PROBLEM
Sort through the listing below and keep each line with the word "anchor". Copy those.

(DATA EXTRACT)

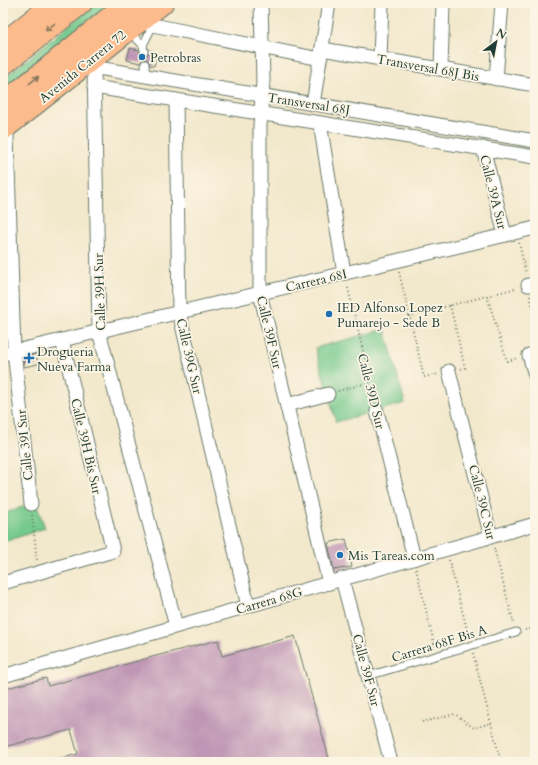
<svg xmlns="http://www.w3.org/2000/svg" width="538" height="765" viewBox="0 0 538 765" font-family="Cardo,serif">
  <rect width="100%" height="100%" fill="#fcf5e5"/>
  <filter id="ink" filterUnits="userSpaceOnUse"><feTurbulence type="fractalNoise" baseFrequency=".025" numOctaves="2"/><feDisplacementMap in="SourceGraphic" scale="8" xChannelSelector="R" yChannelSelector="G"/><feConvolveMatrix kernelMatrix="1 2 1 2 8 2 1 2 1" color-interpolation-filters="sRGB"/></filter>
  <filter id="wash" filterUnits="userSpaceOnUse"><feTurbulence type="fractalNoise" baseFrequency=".012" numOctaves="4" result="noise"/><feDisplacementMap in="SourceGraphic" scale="16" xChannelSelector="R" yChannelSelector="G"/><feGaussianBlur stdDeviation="0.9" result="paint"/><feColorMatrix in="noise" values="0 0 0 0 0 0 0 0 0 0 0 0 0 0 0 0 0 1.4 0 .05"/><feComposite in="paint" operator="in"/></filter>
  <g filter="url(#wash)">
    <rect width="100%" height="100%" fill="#f2e8cc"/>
    <g fill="#75c98d" stroke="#4a8360">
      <path d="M98,3H118L3,95V79L79,17Z"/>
      <path d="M385,329L405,403L336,422L315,348Z"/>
      <path d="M36,502L45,528L4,542L3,514Z"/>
    </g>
    <g id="blocks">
      <g fill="#bf96b5">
        <path d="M130,48L139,50L140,54L143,56L147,55L149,52L157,54L154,66L150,65L149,62L147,59L142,60L140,63L127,60Z"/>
        <path d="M36,354L38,364L24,367L23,358Z"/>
        <path d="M346,539L352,567L334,570L328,543Z"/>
        <path d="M295,636L330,762H58V759L78,754L71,730L3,747V689L46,678L48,686L152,657L218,640L222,656Z"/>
      </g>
    </g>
  </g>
  <g filter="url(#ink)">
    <use href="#blocks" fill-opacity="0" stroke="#697969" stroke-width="1"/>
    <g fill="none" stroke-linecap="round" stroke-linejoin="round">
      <defs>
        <g id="service">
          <path d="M129,32L143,45"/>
          <path d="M144,51L143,45L153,25"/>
          <path d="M145,64L146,76"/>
          <path d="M368,676L516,632"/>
        </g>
        <g id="minor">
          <path d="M261,3L263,81L260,126V293L329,583"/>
          <path d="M137,22L153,25L320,59"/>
          <path d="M322,49L535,85"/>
          <path d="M380,59L382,3"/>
          <path d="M86,66L535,141"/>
          <path d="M94,67L99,331L176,626"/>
          <path d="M441,69L443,3"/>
          <path d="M496,79L502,3"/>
          <path d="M94,87L535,157"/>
          <path d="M176,100L179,312L248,606"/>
          <path d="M313,104L329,3"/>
          <path d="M320,123L344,273"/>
          <path d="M8,125L7,136L14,351L31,504"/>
          <path d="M483,148L505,235"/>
          <path d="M528,285H535"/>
          <path d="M3,354L535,228"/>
          <path d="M529,355L535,375"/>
          <path d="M449,371L491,537"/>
          <path d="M287,405L328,394"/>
          <path d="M377,411L414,558"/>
          <path d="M342,579L391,762"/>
          <path d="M3,583L113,551L62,340"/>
          <path d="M3,676L535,524"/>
        </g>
        <g id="trunk">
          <path d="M3,44L55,3"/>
          <path d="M3,64L81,3"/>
          <path d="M3,104L47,69L128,3"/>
          <path d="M3,129L162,3"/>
        </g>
      </defs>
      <use href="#service" stroke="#697969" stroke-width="9"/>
      <use href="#minor" stroke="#697969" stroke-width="15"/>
      <use href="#trunk" stroke="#697969" stroke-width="24"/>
      <g stroke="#697969" stroke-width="2" stroke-dasharray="1 3" stroke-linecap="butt">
        <path d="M519,243L526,274"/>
        <path d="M399,272L424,377L439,374"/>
        <path d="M347,284L375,401"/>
        <path d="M487,296L507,361L518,358"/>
        <path d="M530,296L535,317"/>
        <path d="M450,305L465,368L461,369"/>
        <path d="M409,316L517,288"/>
        <path d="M338,391L370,382"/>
        <path d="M32,515L37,561"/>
        <path d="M494,548L514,624"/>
        <path d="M449,560L469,637"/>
        <path d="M416,569L435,647"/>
        <path d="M525,630L535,627"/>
        <path d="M473,653L501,762"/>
        <path d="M422,722L455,714L474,728L491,723"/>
      </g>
      <use href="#service" stroke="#fff" stroke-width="7"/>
      <use href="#minor" stroke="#fff" stroke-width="13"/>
      <use href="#trunk" stroke="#fbbb8c" stroke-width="22"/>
    </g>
    <defs><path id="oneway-shaft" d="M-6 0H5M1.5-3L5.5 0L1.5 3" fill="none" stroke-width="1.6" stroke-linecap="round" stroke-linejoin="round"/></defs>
    <g stroke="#82765c">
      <use href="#oneway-shaft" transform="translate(50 27) rotate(142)"/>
      <use href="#oneway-shaft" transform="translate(34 80) rotate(-38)"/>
    </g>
  </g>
  <g fill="#1f6fb2" stroke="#fcf5e5" stroke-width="1.5">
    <circle cx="142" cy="57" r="4"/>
    <circle cx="329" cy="314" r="4"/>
    <path d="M27 352h4v4h4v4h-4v4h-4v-4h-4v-4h4z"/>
    <circle cx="340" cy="555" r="4"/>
  </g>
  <g text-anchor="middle" stroke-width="3.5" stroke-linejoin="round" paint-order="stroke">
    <g font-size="13" fill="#1f3d34" stroke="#fcf5e5" text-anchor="start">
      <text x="150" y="62">Petrobras</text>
      <text x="337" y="312">IED Alfonso Lopez<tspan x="337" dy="15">Pumarejo - Sede B</tspan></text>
      <text x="37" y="356">Drogueria<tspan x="37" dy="15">Nueva Farma</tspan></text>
      <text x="348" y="560">Mis Tareas.com</text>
    </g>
    <g font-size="13" fill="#1f3d34" stroke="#fcf5e5">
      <text transform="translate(82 66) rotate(-39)" y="5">Avenida Carrera 72</text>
      <text transform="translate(428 67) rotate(10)" y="5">Transversal 68J Bis</text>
      <text transform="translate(309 103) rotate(9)" y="5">Transversal 68J</text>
      <text transform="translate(494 192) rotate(76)" y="5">Calle 39A Sur</text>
      <text transform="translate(316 280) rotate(-13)" y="5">Carrera 68I</text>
      <text transform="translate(99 292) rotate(-92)" y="5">Calle 39H Sur</text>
      <text transform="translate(270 332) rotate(77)" y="5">Calle 39F Sur</text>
      <text transform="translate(190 356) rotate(77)" y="5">Calle 39G Sur</text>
      <text transform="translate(372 391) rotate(76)" y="5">Calle 39D Sur</text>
      <text transform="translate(24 445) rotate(-96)" y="5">Calle 39I Sur</text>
      <text transform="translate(87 446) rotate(77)" y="5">Calle 39H Bis Sur</text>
      <text transform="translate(483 502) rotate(76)" y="5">Calle 39C Sur</text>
      <text transform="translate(269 600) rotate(-16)" y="5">Carrera 68G</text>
      <text transform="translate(439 643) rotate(-17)" y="5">Carrera 68F Bis A</text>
      <text transform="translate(367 670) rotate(75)" y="5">Calle 39F Sur</text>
    </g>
  </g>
  <rect width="538" height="765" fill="none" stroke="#fcf5e5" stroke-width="16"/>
  <g transform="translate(496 42) rotate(32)" stroke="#fcf5e5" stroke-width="3" paint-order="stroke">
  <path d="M0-3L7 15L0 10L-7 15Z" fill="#1f3d34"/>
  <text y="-6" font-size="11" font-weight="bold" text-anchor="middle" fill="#1f3d34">N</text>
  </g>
</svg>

(End DATA EXTRACT)

RESULT OF THE EXERCISE
  <g text-anchor="middle" stroke-width="3.5" stroke-linejoin="round" paint-order="stroke">
    <g font-size="13" fill="#1f3d34" stroke="#fcf5e5" text-anchor="start">
  <text y="-6" font-size="11" font-weight="bold" text-anchor="middle" fill="#1f3d34">N</text>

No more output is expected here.